Microsoft SQL Server (also with Kerberos)yesSpark
MySQLyesSpark
Any dataTable from a File System Connectionno


  1. ONE DATA backend config to enable native SQL:
    frt.postgres.sqlForDataRequests.enable=true (this is the default)
    frt.postgres.sqlForDataRequests.usePostgresCustomSql=true (false by default)

  2. If the VDT config contains a "sql" dataOption, it is not possible to query from the VDT via a SQL editor App anymore. Furthermore, it is not possible to have a "sql" dataOption in both the VDT config and in the datasource config in Apps when loading this VDT. What holds for the "sql" dataOption also holds for SQL transformations in the "transformations" list. An error message from the connected Oracle database will appear, which could look like the following:
    SQL [select * from (select * from (with intermed_res_df62cd36_4e02_4aa as (select * from (select * 
    from (with intermed_res_773da119_ec1d_470 as (select * from (select * from (select * from 
    "ONEDATA"."MIRI_TEST" where 1 = 1) "alias_10457558") "alias_49655345") select * from (SELECT * 
    FROM intermed_res_773da119_ec1d_470 ) "csql_368b22fe_752a_4ece_9f10_d") "alias_35620904") 
    "alias_80852921") select * from (SELECT COUNT(*) FROM intermed_res_df62cd36_4e02_4aa ) 
    "csql_b1c5fabd_5506_44ae_a418_1") "alias_59666985" fetch next ? rows only) "data_query"]; ORA-
    32034: unsupported use of WITH clause

  3. If the VDT config contains a "sql" dataOption, it is not possible to query from the VDT via a SQL editor App anymore. Furthermore, it is not possible to have a "sql" dataOption in both the VDT config and in the datasource config in Apps when loading this VDT. What holds for the "sql" dataOption also holds for SQL transformations in the "transformations" list.
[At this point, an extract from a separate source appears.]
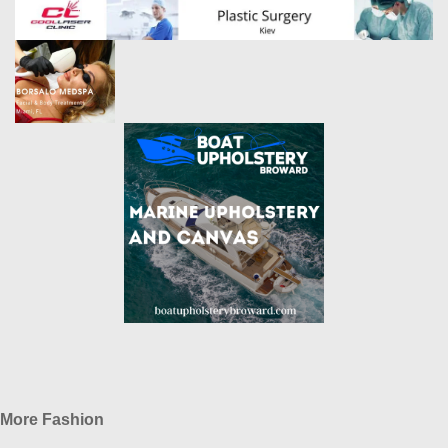
More Fashion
An error message from the connected Hive system will appear, which could look like the following: 

    SQL [select * from (select * from (with intermed_res_a16657c6_7f00_4eb as (select 
    `alias_13037245`.`column_1` from (select `alias_48928118`.`column_1` from (select 
    cast(count(`column_1`) as int) as `column_1` from (select * from (with 
    intermed_res_29a32ebd_d080_459 as (select * from (select * from (select * from 
    `default`.`2peters_table` where 1 = 1) as `alias_111749179`) as `alias_32903205`) select * from 
    (SELECT * from intermed_res_29a32ebd_d080_459 ) as `csql_1e89ef2c_4eed_41bb_be2f_2`) as 
    `alias_41482550`) as `alias_13355627`) as `alias_48928118`) as `alias_13037245`) select * from 
    (SELECT count(*) from intermed_res_a16657c6_7f00_4eb ) as 
    `csql_a3af7978_a309_4fa5_b770_e`) as `alias_103801420` limit 200) as `data_query`]; Error while 
    compiling statement: FAILED: SemanticException [Error 10008]: Line 1:230 Ambiguous table 
    alias 'intermed_res_29a32ebd_d080_459'


Installation Instructions

These instructions are only relevant for DevOps tending to ONE DATA instances. 


Virtual Data Tables is a Microservice that needs specific configuration to work with ONE DATA. There are no dependencies to Apps or Portal, but when integrating Virtual Data Tables you need to be careful which ONE DATA version to use. VDTs can be used starting with the following ONE DATA release:


    ONE DATA Release 3.30.0
    Version Server 46.48.0
    Version Client 1.190.0
    Released: 23.12.2020 


The following points need to be set in the docker-compose file. The security code for the JWT token being the same as used for ONE DATA, Portal and Apps.

environment:
      - "ONEDATA_API_PATH=/api/v1"
      - "VIRTUAL_DATATABLE_CLIENT_BASE_PATH=datasource-editor"
      - "VIRTUAL_DATATABLE_CLIENT_PATH=datasource-editor"
      - "security.jwt.secret=${JWT_SECRET}"

If this is configured, you should now be able to use the Virtual Data Table feature inside of ONE DATA. The fastest way to check this, is by the following URL: https://{{od-instance}}/datasource-editor/ (e.g. team.onedata.de/datasource-editor/). If something is still missing, you will get a 404 Page Not Found error. Otherwise, you should see an Edit Virtual Data Table Definition dialog.